A: Certainly, investors should look for out-of-favor blue chip stocks, brand names and well-known franchises that have encountered a temporary setback. Spinoffs are good because they often trade under the radar of Wall Street and the general public, keeping their stock price down for a time. Thousands of publicly traded small caps are cheap because no one is paying much attention to them. Look for small caps with products and services that are catching on with consumers. Follow capital allocators, like Warren Buffet’s Berkshire Hathaway, to seek what they are put their money into. Proven allocators of capital put their company’s money to work in the most profitable ventures they can sniff out. Other opportunities include distressed companies that find themselves in an industry-wide funk, companies that have emerged from bankruptcy, and companies that are being targeted by high-profile activist shareholders.

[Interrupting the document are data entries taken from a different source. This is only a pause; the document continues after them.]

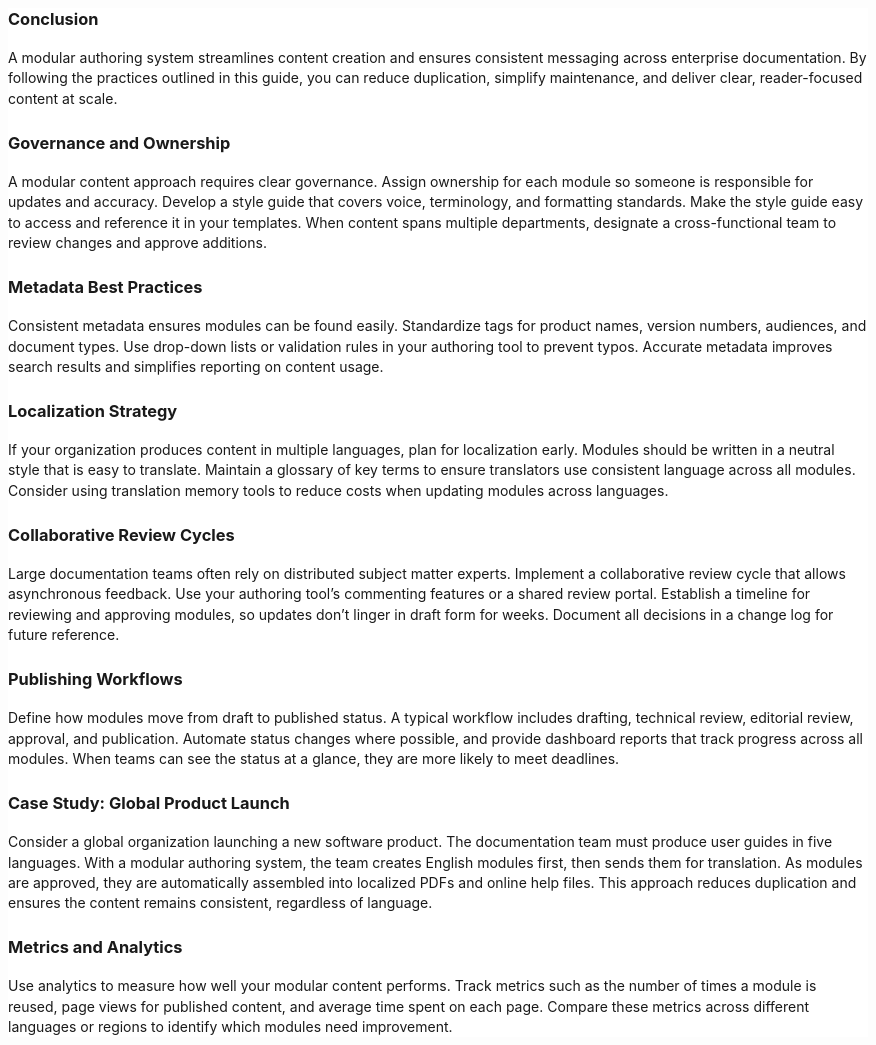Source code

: ### Conclusion
A modular authoring system streamlines content creation and ensures consistent messaging across enterprise documentation. By following the practices outlined in this guide, you can reduce duplication, simplify maintenance, and deliver clear, reader-focused content at scale.

### Governance and Ownership
A modular content approach requires clear governance. Assign ownership for each module so someone is responsible for updates and accuracy. Develop a style guide that covers voice, terminology, and formatting standards. Make the style guide easy to access and reference it in your templates. When content spans multiple departments, designate a cross-functional team to review changes and approve additions.

### Metadata Best Practices
Consistent metadata ensures modules can be found easily. Standardize tags for product names, version numbers, audiences, and document types. Use drop-down lists or validation rules in your authoring tool to prevent typos. Accurate metadata improves search results and simplifies reporting on content usage.

### Localization Strategy
If your organization produces content in multiple languages, plan for localization early. Modules should be written in a neutral style that is easy to translate. Maintain a glossary of key terms to ensure translators use consistent language across all modules. Consider using translation memory tools to reduce costs when updating modules across languages.

### Collaborative Review Cycles
Large documentation teams often rely on distributed subject matter experts. Implement a collaborative review cycle that allows asynchronous feedback. Use your authoring tool’s commenting features or a shared review portal. Establish a timeline for reviewing and approving modules, so updates don’t linger in draft form for weeks. Document all decisions in a change log for future reference.

### Publishing Workflows
Define how modules move from draft to published status. A typical workflow includes drafting, technical review, editorial review, approval, and publication. Automate status changes where possible, and provide dashboard reports that track progress across all modules. When teams can see the status at a glance, they are more likely to meet deadlines.

### Case Study: Global Product Launch
Consider a global organization launching a new software product. The documentation team must produce user guides in five languages. With a modular authoring system, the team creates English modules first, then sends them for translation. As modules are approved, they are automatically assembled into localized PDFs and online help files. This approach reduces duplication and ensures the content remains consistent, regardless of language.

### Metrics and Analytics
Use analytics to measure how well your modular content performs. Track metrics such as the number of times a module is reused, page views for published content, and average time spent on each page. Compare these metrics across different languages or regions to identify which modules need improvement.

Q: How do you know when to sell?

A: The first thing to remember is that no one buys at the bottom or sells at the top.  The best thing is to get within the range. If profits occur faster than anticipated, it is time to sell. Rapid success can make you far too optimistic about the future. Like the gambler who hits a jackpot in Las Vegas, you think you are on a roll. If the crowd is competing to buy your shares at almost any price, it’s your job to sell to them. On the opposite side, sell an investment when the reason that you bought it is no longer valid. For example, you purchased shares in the company because it appeared to be cheap, the company was growing and its share price was depressed, but new information becomes available, the company restates earnings or an accounting scandal starts to unfold. Rather than stay in denial and wait for things to turn around, it’s time to sell. Psychologists say it’s tough for investors to sell at a loss, because the pain of losses is twice as great as the enjoyment of gains, but there is an old Wall Street saying that your first loss is your smallest. My advice is if you are ever unsure, sell at least half of your position.